Baffinland Iron Mines has sent termination notices to over 1,100 workers at Mary River iron ore mine, in Canada’s territory of Nunavut, as the company’s request to increase production to 6 million tonnes through to the end of the year and an expansion application have yet to be answered.
The operation on the northern tip of Baffin Island suffered a major blow in May, after a review board advised against an expansion on environmental grounds.
After four years of consultations and deliberations, the Nunavut Impact Review Board (NIRB) rejected Baffinland’s application to more than double output to 12 million tonnes a year, to eventually reach 30 million tonnes annually.
Unionized workers at the mine have asked the government to allow the expansion, which would be the only way to save the jobs of thousands, many of whom are Inuit employees.
“For a number of reasons, the regulatory process is moving more slowly than is necessary to meet Baffinland’s operational requirements,” chief executive Brian Penney said in an update to staff this week.
The company is preparing for two rounds of terminations to take effect on Sept. 25 and Oct. 11 if it is not successful in renewing its permit, he added.
The Local 793 Union says Mary River mine has long provided well-paying jobs to Canadian workers from across the country, including hundreds of workers from Nunavut who continue to be prioritized for training opportunities.
The mine provides royalties and community benefits that directly help local Inuit communities, the union said.
“We understand that the mine represents nearly 23% of the GDP for Nunavut and is a vital component for Nunavut’s future economic growth,” it added.
The NIRB is currently assessing Baffinland’s request to carry on extracting ore at a similar rate as recent years. The federal minister of Northern Affairs, Dan Vandal, is in turn mulling what to do with the NIRB’s recommendation to not allow the mine expansion as planned.
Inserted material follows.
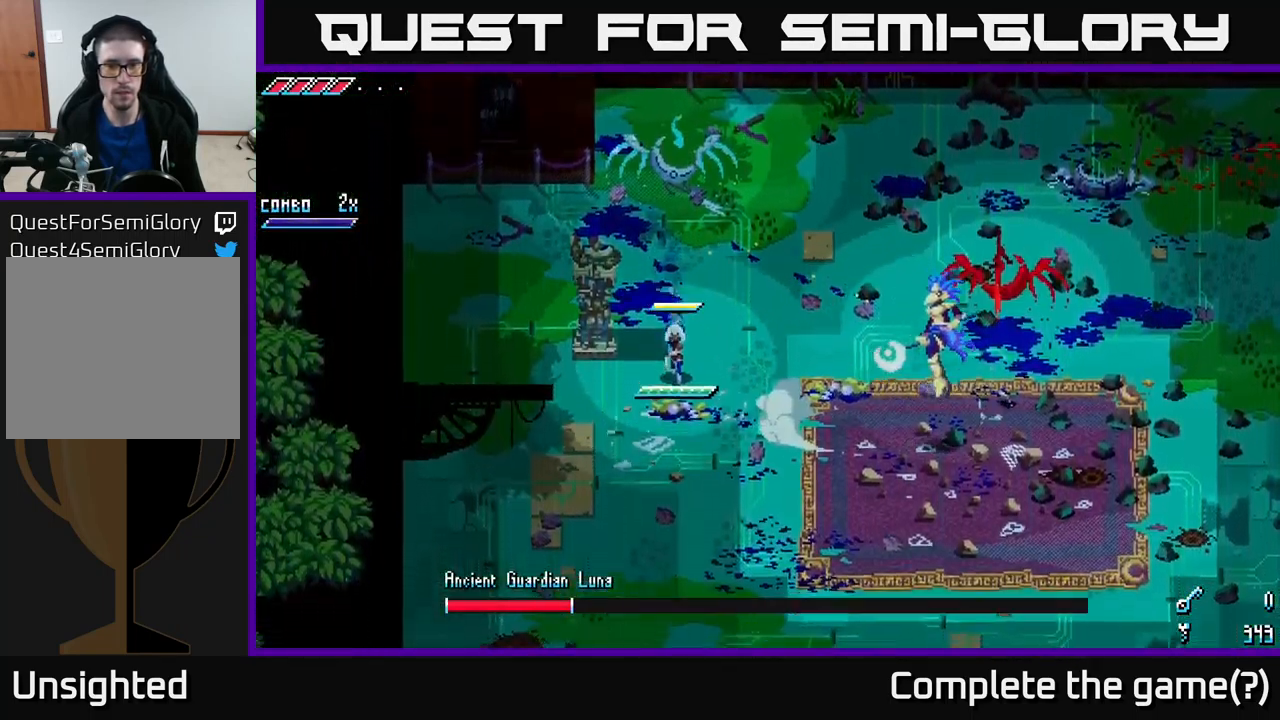
{"buttons": ["X"], "left_stick": "down-right", "right_stick": "center", "events": [[50, "X", "up"], [250, "X", "down"], [433, "left_stick", "down-right"]]}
In total, Baffinland employs more than 2,500 people, including contractors.
The company said that, if it doesn’t hear from authorities soon, it would have to suspend operations for the rest of the year. It noted this would happen once the mine reaches its current 4.2-million-ounce limit on ore extraction, which is expected by mid-September.
Area of the proposed mine expansion on the northern tip of Baffin Island is home to the world’s densest narwhal population. (Stock image.)
Expansion detractors have argued for months expanding the mine’s capacity would affect the world’s densest narwhal population.
Narwhals are a type of whale with a long, spear-like tusk that protrudes from its head. The marine mammal is an important predator in Eclipse Sound and other Arctic waters, as well a major food source for Inuit in the region.
Last year, a group of hunters from Arctic Bay and Pond Inlet blocked access to the mine in protest of the company’s ice breaking practices due to their negative impacts on narwhals.
The company agreed to avoid ice breaking in spring, based on “the precautionary principle that is the foundation of our adaptive management plan,” Baffinland’s CEO said in a statement at the time.